Creating RGB-D point cloud: 100%|█████████████████████████████████████████████████████████████████████████████████████████████████████████████████████████████████████████| 226/226 [00:26<00:00,  8.58it/s]
Extracting features: 100%|████████████████████████████████████████████████████████████████████████████████████████████████████████████████████████████████████████████████| 226/226 [20:37<00:00,  5.47s/it]
Merging 3d masks sequentially
  6%|██████████                                                                                                                                                        | 14/225 [25:23<19:20:49, 330.09s/it][1]    100314 killed     python application/create_graph.py main.dataset=hm3dsem  

Traces show that some processes were killed on my machine, due to Out of memory problem. Despite the machine having 62 gigs of RAM. image (5)

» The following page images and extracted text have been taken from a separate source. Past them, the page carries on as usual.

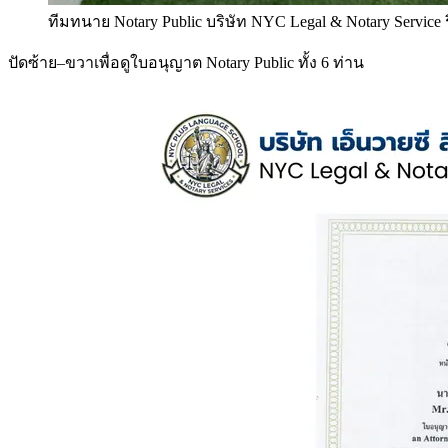
ทีมทนาย Notary Public บริษัท NYC Legal & Notary Service
ปัดซ้าย–ขวาเพื่อดูใบอนุญาต Notary Public ทั้ง 6 ท่าน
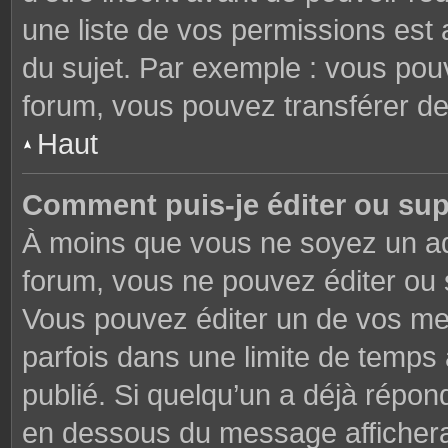
une liste de vos permissions est 
du sujet. Par exemple : vous pou
forum, vous pouvez transférer de
Haut
Comment puis-je éditer ou su
À moins que vous ne soyez un ad
forum, vous ne pouvez éditer ou
Vous pouvez éditer un de vos me
parfois dans une limite de temps 
publié. Si quelqu’un a déjà répon
en dessous du message affichera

What are the memory requirements for this script to run properly?

Originally posted by @ADetilie in #6 (comment)

Hi! I encountered the same issue with the process being killed during the merging of 3D masks. Will reinstalling Matplotlib solve this problem? Additionally, could you let me know which tool you used for tracing the executable? Was it perf?

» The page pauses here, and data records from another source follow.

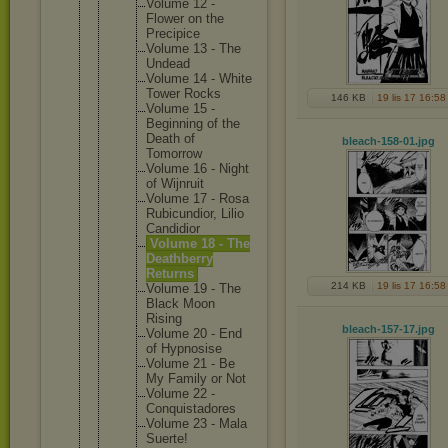
Volume 12 -
Flower on the
Precipic
e
Volume 13 - The
Undead
Volume 14 - White
Tower Rocks
146 KB
19 lis 17 16:58
Volume 15 -
Beginnin
g of the
Death of
bleach-158-01
.jpg
Tomorrow
Volume 16 - Night
of Wijnruit
Volume 17 - Rosa
Rubicund
ior, Lilio
Candidio
r
Volume 18 - The
Deathber
ry
Returns
214 KB
19 lis 17 16:58
Volume 19 - The
Black Moon
Rising
bleach-157-17
.jpg
Volume 20 - End
of Hypnosis
e
Volume 21 - Be
My Family or Not
Volume 22 -
Conquist
adores
Volume 23 - Mala
Suerte!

Merging 3d masks sequentially
  3%|████▌                                                                                                                                                                               | 5/199 [02:44<2:51:52, 53.16s/it]
[1]    3181608 killed     python application/semantic_segmentation.py main.dataset=replica  
ADetilie commented 1 month ago

@Eku127, what you are seeing is most likely an "Out of Memory" problem. You can use workaround by changing "merge_type" to "hierarchical" in the config. See this comment from the contributor for more details: #8 (comment). -> This workaround worked for me... but I have 128 gig of RAM on my machine AND turned off oomd service

Reinstalling matplotlib won't help with this particular problem. It fixes a different bug in the system. So, there's no need to reinstall matplotlib unless you encounter the "AttributeError: module 'matplotlib.cbook' has no attribute '_Stack'" exception.

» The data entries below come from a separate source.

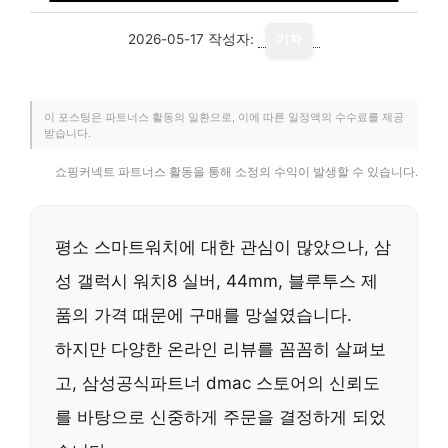
2026-05-17
작성자:
기자
이 포스팅은 파트너스 활동의 일환으로, 이에 따른 일정액의 수수료를 제공
받습니다.
쇼핑커넥트 파트너스 활동을 통해 소정의 수익이 발생할 수 있습니다.
평소 스마트워치에 대한 관심이 많았으나,
삼
성 갤럭시 워치8 실버, 44mm, 블루투스
제
품의 가격 때문에 구매를 망설였습니다.
하지만 다양한 온라인 리뷰를 꼼꼼히 살펴보
고, 삼성공식파트너 dmac 스토어의 신뢰도
를 바탕으로 신중하게 주문을 결정하게 되었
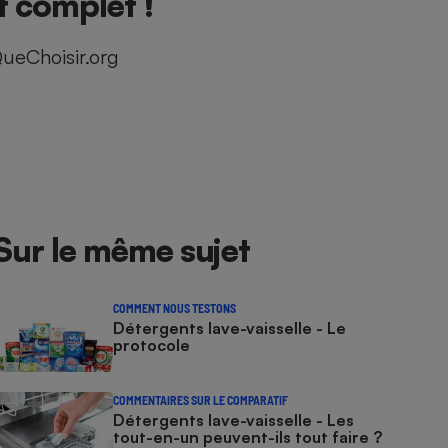
t complet !
ueChoisir.org
Sur le même sujet
COMMENT NOUS TESTONS
Détergents lave-vaisselle - Le
protocole
COMMENTAIRES SUR LE COMPARATIF
Détergents lave-vaisselle - Les
tout-en-un peuvent-ils tout faire ?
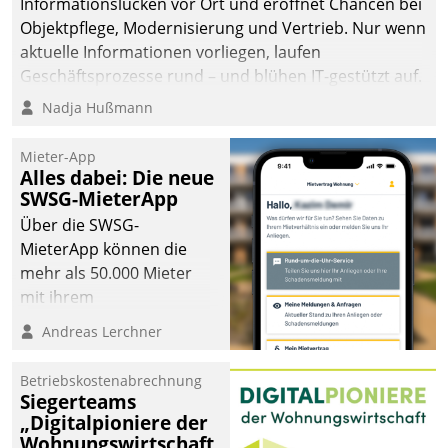
Informationslücken vor Ort und eröffnet Chancen bei
Objektpflege, Modernisierung und Vertrieb. Nur wenn
aktuelle Informationen vorliegen, laufen
Geschäftsprozesse rund – und blühen IT-gestützt auf.
Nadja Hußmann
Mieter-App
Alles dabei: Die neue
SWSG-MieterApp
Über die SWSG-
MieterApp können die
mehr als 50.000 Mieter
mit ihrem
Wohnungsunternehmen
Andreas Lerchner
kommunizieren, auf dem
Laufenden bleiben, Daten
Betriebskostenabrechnung
einsehen und ändern
Siegerteams
oder
„Digitalpioniere der
Wohnungswirtschaft
Schadensmeldungen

Eku127 commented 1 month ago

@Eku127, what you are seeing is most likely an "Out of Memory" problem. You can use workaround by changing "merge_type" to "hierarchical" in the config. See this comment from the contributor for more details: #8 (comment). -> This workaround worked for me... but I have 128 gig of RAM on my machine AND turned off oomd service

Reinstalling matplotlib won't help with this particular problem. It fixes a different bug in the system. So, there's no need to reinstall matplotlib unless you encounter the "AttributeError: module 'matplotlib.cbook' has no attribute '_Stack'" exception.

Got it. All I need is more RAM :rofl:

However, I think there's still a lot of work needed to optimize RAM usage.